November 13, 2014
Fabulous Roger Federer came within two points of serving up a dreaded double bagel against a troubled Andy Murray in what fast became a humiliating experience for the Brit on home soil.
You sensed that if he had really wanted to rub salt in the wounds, Federer could have dealt the ultimate blow to Murray’s pride. He eased off for long enough to avoid that dubious honour – a nice guy to the last.
It is hard to convey just how masterful Federer was after losing the first two points of the match. He emerged the winner from a 35-shot rally and never looked back. ‘Who knows, maybe it was the turning point of the match,’ Roger said kindly. ‘Then it was a question of getting the lead and protecting the lead.’
On one point Federer had Murray scrambling forward to a drop shot and back for a lob he never reached. Andy trudged about in a forlorn state as his unforced errors count passed twenty. He acted like a player who had never won anything in his life and you would never have guessed that their head-to-head record was eleven-all before this one-sided demolition.
Federer had reduced his opponent to little more than a novice in stature, it looked like man against boy out there and frankly it became increasingly embarrassing. Despite the brutality, you couldn’t blame the greatest player of all time. He had to continue with the slaughter until he knew he was out of sight.
A delighted Roger said afterwards: ‘I knew I’d qualified so maybe I went into the match more relaxed, but it’s not the way I thought it was going to go. I hope Andy can play a good season next year. As for me I’ll keep going, I’m very happy and excited with my performance.’

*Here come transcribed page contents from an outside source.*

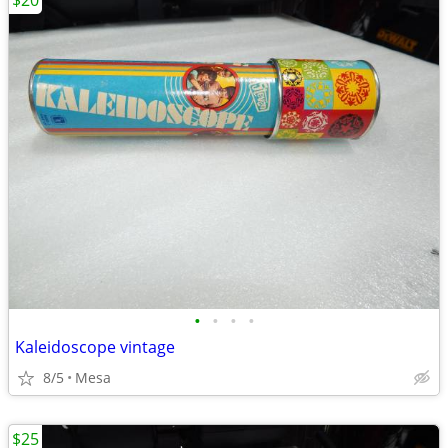
$20
•
•
•
•
Kaleidoscope vintage
8/5
Mesa
$25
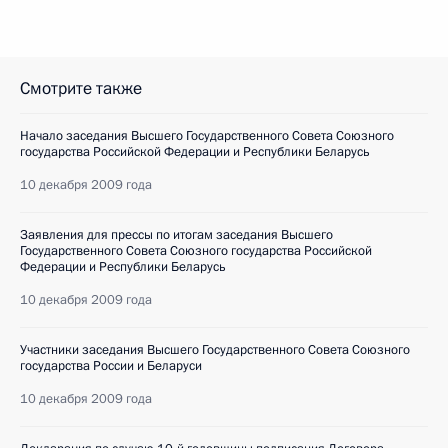
Смотрите также
Начало заседания Высшего Государственного Совета Союзного
государства Российской Федерации и Республики Беларусь
10 декабря 2009 года
Заявления для прессы по итогам заседания Высшего
Государственного Совета Союзного государства Российской
Федерации и Республики Беларусь
10 декабря 2009 года
Участники заседания Высшего Государственного Совета Союзного
государства России и Беларуси
10 декабря 2009 года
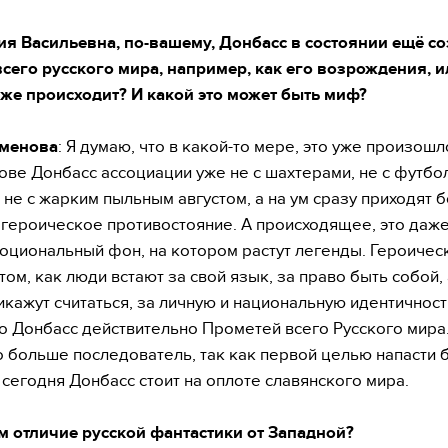
я Васильевна, по-вашему, Донбасс в состоянии ещё со
сего русского мира, например, как его возрождения, 
уже происходит? И какой это может быть миф?
менова
: Я думаю, что в какой-то мере, это уже произошл
лове Донбасс ассоциации уже не с шахтерами, не с футбо
 не с жарким пыльным августом, а на ум сразу приходят 
 героическое противостояние. А происходящее, это даже
оциональный фон, на котором растут легенды. Героичес
том, как люди встают за свой язык, за право быть собой, 
икажут считаться, за личную и национальную идентичност
то Донбасс действительно Прометей всего Русского мира
о больше последователь, так как первой целью напасти 
 сегодня Донбасс стоит на оплоте славянского мира.
м отличие русской фантастики от Западной?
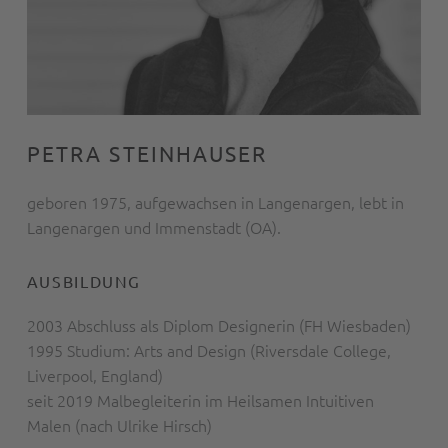
PETRA STEINHAUSER
geboren 1975, aufgewachsen in Langenargen, lebt in
Langenargen und Immenstadt (OA).
AUSBILDUNG
2003 Abschluss als Diplom Designerin (FH Wiesbaden)
1995 Studium: Arts and Design (Riversdale College,
Liverpool, England)
seit 2019 Malbegleiterin im Heilsamen Intuitiven
Malen (nach Ulrike Hirsch)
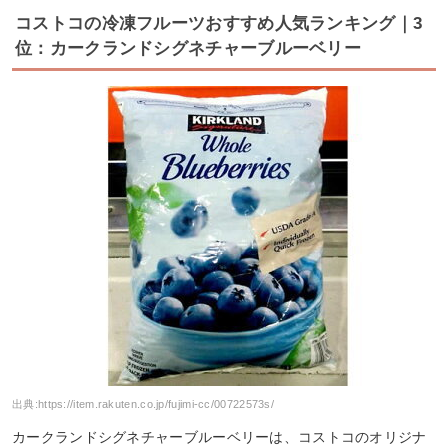
コストコの冷凍フルーツおすすめ人気ランキング｜3
位：カークランドシグネチャーブルーベリー
出典:
https://item.rakuten.co.jp/fujimi-cc/00722573s/
カークランドシグネチャーブルーベリーは、コストコのオリジナ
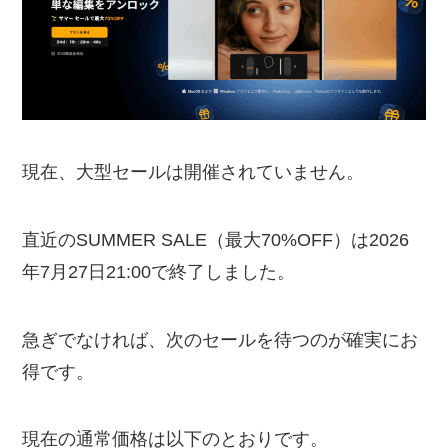
現在、大型セールは開催されていません。
直近のSUMMER SALE（最大70%OFF）は2026
年7月27日21:00で終了しました。
急ぎでなければ、次のセールを待つのが確実にお
得です。
現在の通常価格は以下のとおりです。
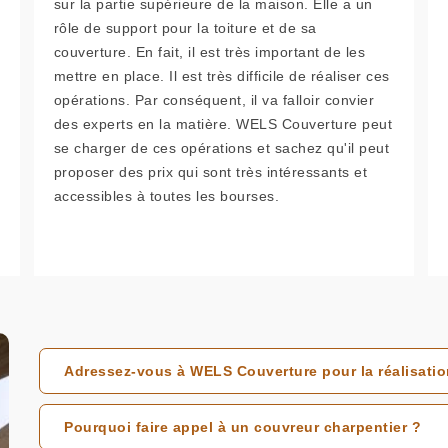
sur la partie supérieure de la maison. Elle a un
rôle de support pour la toiture et de sa
couverture. En fait, il est très important de les
mettre en place. Il est très difficile de réaliser ces
opérations. Par conséquent, il va falloir convier
des experts en la matière. WELS Couverture peut
se charger de ces opérations et sachez qu'il peut
proposer des prix qui sont très intéressants et
accessibles à toutes les bourses.
Adressez-vous à WELS Couverture pour la réalisatio
Pourquoi faire appel à un couvreur charpentier ?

Having barely faced a significant challenge in the match, Federer set his sights on a more daunting problem tomorrow – how to handle four young children in crowded London. ‘Not many people in this city, not many kids, very relaxed,’ he joked sarcastically. ‘No, I don’t know what I’ll do on my day off, I’ll ask Mirka.’ Asked if his wife was the boss, Federer looked slightly uncomfortable before replying: ‘A little bit, a little bit.’
It was the most perturbed he had looked all evening, because Murray certainly didn’t give him much to think about. Few can realistically expect Amelie Mauresmo to be Murray’s coach for 2015. The Scot has lost all his aggression since the departure of former coach Ivan Lendl, life has been far too gentle under Mauresmo.
Murray must be brave enough to change coach again. Defensive tennis doesn’t work for Andy any more, if indeed it ever did. He needs someone to push him harder, he must be encouraged to take more risks, because this passive Murray will never beat the big guns when it matters.
Murray admitted: ‘That was a tough night. I’ve lost Slam finals but this was not ideal from my side of the court. Roger played exceptionally well, that’s for sure. I can say I’m disappointed with my performance but if I’d played well he probably still would have won, he was striking the ball so cleanly.
‘6-0, 6-0 has never happened to me in my career and it was very disappointing that in nearly happened in a match like this. I’d have hoped to play better but when he was extremely loose and already through in the group he was able to try shots that he might not try in other situations. Everything he tried came off.’
That, unfortunately, is the whole point. Federer tried things. Murray didn’t. Who dares wins. It is a simple motto and one that should give Murray immediate food for thought.
Earlier Kei Nishikori had defeated David Ferrer, standing in for the injured Milos Raonic, 4-6, 6-4, 6-1. That left Murray with mission impossible, because he needed to beat Federer in straight sets.
Few thought that was going to happen. But no one predicted quite such a devastating defeat.
What this means for London is that we can probably look forward to an absolutely scintillating final between Novak Djokovic and the resurgent Federer – two giants of the sport who have rarely looked better.
Their semi-finals should be little more than a formality. But then again, we have been surprised many times before.